Many of the students involved will be taking COM442 next semester, a field production course taught by Dr. Alan Hueth, professor of communication. They will be looking forward to gaining experience, as well as credit for the class.
Hueth, who has been a professor in the Communication and Theatre department since last year, said he is looking forward to working with the students on the film next semester.
“The students have a lot of creative skills,” said Hueth, referring to those who will be involved in the field production course. “It won’t be just me teaching the class, we’re going to learn a lot from each other.”
A casting call has been sent out to students on campus as well as throughout San Diego County. An ad in the San Diego Reader and an on Mandy.com, a website that advertises casting calls for production companies, has encouraged more than 30 people to audition so far.
FallenROC Pictures is looking for people to fill three main roles: the villain, the hero, and the hero’s love interest, as well as several people to play extras.
“There’s already been huge interest from the public,” said Jared Callahan, junior media communication major, who will be directing the film with Carter.
According to Callahan, hundreds of people from the community as well as those involved with the San Diego Actor’s Guild have responded to the ad.
“A lot of the scenes are going to include a ton of extras,” said Callahan. “I want to see all of Young Hall participate in that.”
Auditions are scheduled to take place on campus for the next two days. Try-outs are being held in the TV studio.
One of the biggest obstacles standing in the way between the students and their film career success is the task of generating funds.
Roberts has taken on the task of organizing the financial aspects of the film. According to Roberts, PLNU’s financial involvement with the film is still being negotiated.
“As far as the school is concerned, this is a student project for a class, which means that they (PLNU) can have their name on it, but we are on our own for fundraising,” said Roberts. “We’re looking to local businesses for support as well as asking friends and family for help.”
Because FallenROC has opened an account with PLNU’s business department, contributors are able to write off their donations as tax deductible.

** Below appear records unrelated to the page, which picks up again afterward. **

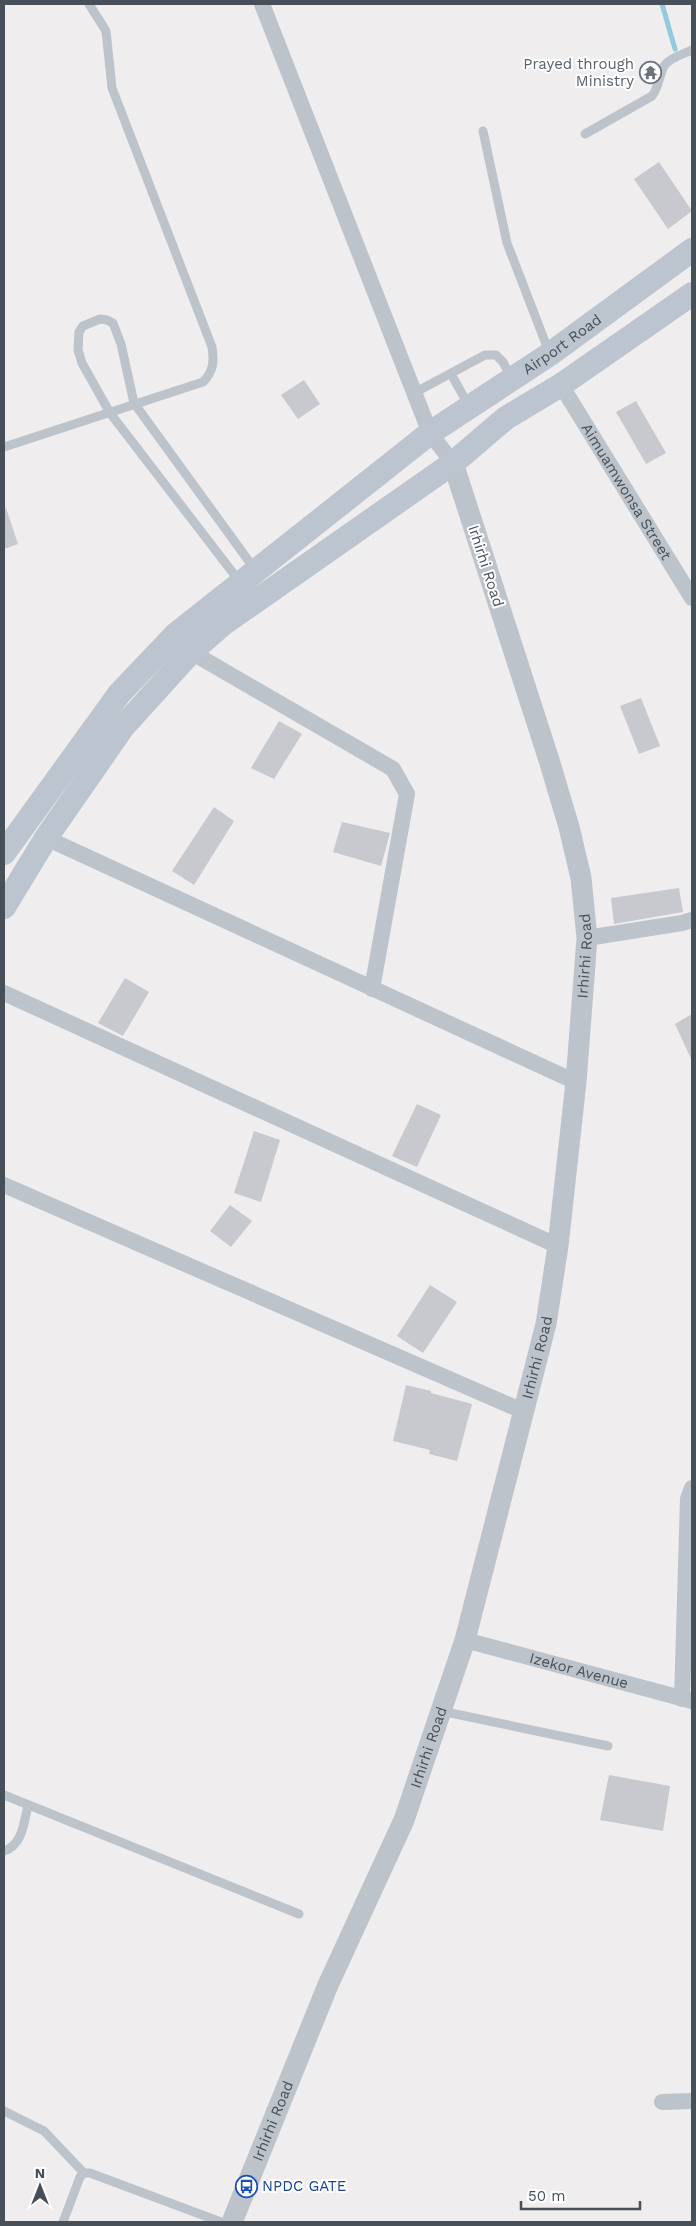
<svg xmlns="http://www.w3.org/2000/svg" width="696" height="2226" font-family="'Work Sans',sans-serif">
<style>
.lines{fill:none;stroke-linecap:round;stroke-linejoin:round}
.stream{stroke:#92cbe0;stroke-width:5}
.building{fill:#c7c9cf}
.service{stroke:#bdc3ca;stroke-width:9}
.minor{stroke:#bdc3ca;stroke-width:16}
.tertiary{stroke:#bdc3ca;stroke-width:21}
.secondary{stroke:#bcc4cf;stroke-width:24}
.labels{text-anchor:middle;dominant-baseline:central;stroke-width:4;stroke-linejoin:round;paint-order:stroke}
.worship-label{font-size:15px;fill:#5b616d;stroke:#fff;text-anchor:end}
.street-label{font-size:15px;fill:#474f58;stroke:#fff}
.transit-label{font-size:15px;fill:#164399;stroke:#fff;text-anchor:start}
</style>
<rect width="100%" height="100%" fill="#efeded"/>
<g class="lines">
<path class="stream" d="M662,4L675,49"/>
</g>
<path class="building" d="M659,162L692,211L668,229L634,179Z
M304,380L320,404L298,419L281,395Z
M636,401L666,453L646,464L616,412Z
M6,508L18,544L4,549V509Z
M641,698L660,746L639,754L620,706Z
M279,721L302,734L274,779L251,768Z
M214,807L234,821L194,885L172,871Z
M342,822L390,833L381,866L333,852Z
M679,888L683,912L614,924L611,898Z
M125,978L149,992L123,1036L98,1023Z
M692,1014V1061L675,1024Z
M417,1104L441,1115L417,1167L392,1156Z
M254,1131L280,1140L261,1202L234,1193Z
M230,1205L252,1221L231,1247L210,1231Z
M430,1285L457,1302L423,1353L397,1336Z
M406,1385L431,1391V1393L472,1404L457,1461L429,1454L430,1450L393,1441Z
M609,1775L670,1786L663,1831L600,1820Z"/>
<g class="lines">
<path class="service" d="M483,131L507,243L549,352
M585,134L652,96C659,87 659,76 664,66C669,58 684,54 692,50
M451,374L469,406
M414,393L485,355H496L503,362L512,379
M4,447L203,382C214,371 214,361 212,347L112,88L106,31L89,4
M240,582L110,413L82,363L78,350L79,332L83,326L100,319L107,320L113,323L121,344L134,403L256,571
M441,1711L608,1746
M4,1795L299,1914
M4,1851C23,1845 24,1821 28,1805
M4,2111L44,2131L84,2173
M63,2222L80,2177L84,2173H90L221,2222"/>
<g class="minor">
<path d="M262,4L430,433L453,463"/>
<path id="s1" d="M561,385L692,598"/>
<path d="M191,652L393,769L407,794L372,989"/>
<path d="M46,838L576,1082"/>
<path d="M587,938L682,923L692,920"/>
<path d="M4,993L558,1246"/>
<path d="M4,1185L525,1412"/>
<path id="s2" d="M465,1640L692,1701"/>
<path d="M682,1699L688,1499L692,1488"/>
<path d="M662,2102L692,2101"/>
</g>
<path class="tertiary" id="s3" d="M232,2222L328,1985L404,1820L465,1640L546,1324L558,1246L576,1082L587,938L581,878L569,827L549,760L453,463"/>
<g class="secondary">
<path id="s4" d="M4,853L119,694L175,635L430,433L550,354L692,250"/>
<path d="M4,907L46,838L123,727L191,652L223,624L453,463L506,418L561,385L692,294"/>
</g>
</g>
<defs>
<symbol id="temple-ring" viewBox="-11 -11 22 22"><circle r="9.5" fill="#fff" stroke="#6b7280" stroke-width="1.5"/><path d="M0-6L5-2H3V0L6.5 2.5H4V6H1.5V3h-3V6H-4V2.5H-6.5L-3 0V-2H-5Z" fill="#6b7280"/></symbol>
<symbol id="bus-ring" viewBox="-11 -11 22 22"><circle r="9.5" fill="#fff" stroke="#1a4fb4" stroke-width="1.5"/><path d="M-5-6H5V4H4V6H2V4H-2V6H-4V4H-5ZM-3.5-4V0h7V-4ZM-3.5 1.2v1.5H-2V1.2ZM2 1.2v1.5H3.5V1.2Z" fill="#1a4fb4"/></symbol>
</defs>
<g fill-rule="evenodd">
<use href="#temple-ring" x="638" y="60" width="25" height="25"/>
<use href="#bus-ring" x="234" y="2174" width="25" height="25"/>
</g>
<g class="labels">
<g class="worship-label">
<text x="634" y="64">Prayed through<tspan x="634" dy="17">Ministry</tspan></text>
</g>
<g class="street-label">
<text stroke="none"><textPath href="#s4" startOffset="762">Airport Road</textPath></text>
<text stroke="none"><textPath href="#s1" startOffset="125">Aimuamwonsa Street</textPath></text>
<text transform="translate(486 566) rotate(72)">Irhirhi Road</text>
<text stroke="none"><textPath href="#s3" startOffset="1324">Irhirhi Road</textPath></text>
<text stroke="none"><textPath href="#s3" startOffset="919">Irhirhi Road</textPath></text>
<text stroke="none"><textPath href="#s2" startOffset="118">Izekor Avenue</textPath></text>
<text stroke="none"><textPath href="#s3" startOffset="514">Irhirhi Road</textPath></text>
<text stroke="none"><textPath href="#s3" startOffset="109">Irhirhi Road</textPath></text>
</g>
<g class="transit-label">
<text x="262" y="2186">NPDC GATE</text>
</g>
</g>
<rect width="696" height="2226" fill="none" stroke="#474f58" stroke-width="10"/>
<g transform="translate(40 2186)" stroke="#ffffff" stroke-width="4" paint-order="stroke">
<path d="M0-4L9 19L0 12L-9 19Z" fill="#474f58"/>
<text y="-8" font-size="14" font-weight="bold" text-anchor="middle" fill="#474f58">N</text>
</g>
<path d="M521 2201v8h119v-8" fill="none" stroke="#474f58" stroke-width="2.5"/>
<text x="528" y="2201" font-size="15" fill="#474f58" stroke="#ffffff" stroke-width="4" paint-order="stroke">50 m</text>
</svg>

Those who supply money or equipment to the project will also be recognized in the film’s credits.
According to Carter, the estimated budget for the film is $12,000.
Many of the expenses are due to the fact that the students are starting this film from the ground up. Props and sets are needed to be built, wardrobe and makeup purchased, and the sets need to be catered, all of which cost money, said Carter.
FallenROC’s ultimate goal is to see a new film program develop at PLNU as a result of their movie. Currently, students with a film emphasis in the media communications department are required to spend a semester in Hollywood through a program called Los Angeles Film Studies Center (LAFSC).
“No one is being paid to being this movie or to work on it,” said Roberts. “Any money that is made will go into the program so that future projects will have a head start.”
As well as gaining valuable experience in filmmaking, students are looking forward to having a lot of fun with this movie.
“It’s going to be require a huge time commitment but it’s also going to be a blast. We’ll be shooting all the coast, in caves, and we’ve already got permission to use the Star of India,” said Carter, referring to the 140-year-old ship in San Diego’s harbor that holds the world record for “the oldest sea-going vessel,” according to The Guinness Book of World Records.
Carter also boasts that the film will have an originally scored soundtrack as well as professionally choreographed fight scenes. A representative from 20th Century Fox will also be on hand during the filming phase to make sure the set is safe and that electricity is readily available.
“Even though this is a student led project, we are trying to be as professional as possible,” said Carter. “This is something that we’ll be able to keep and enjoy, but it will also look great on a job resumé.”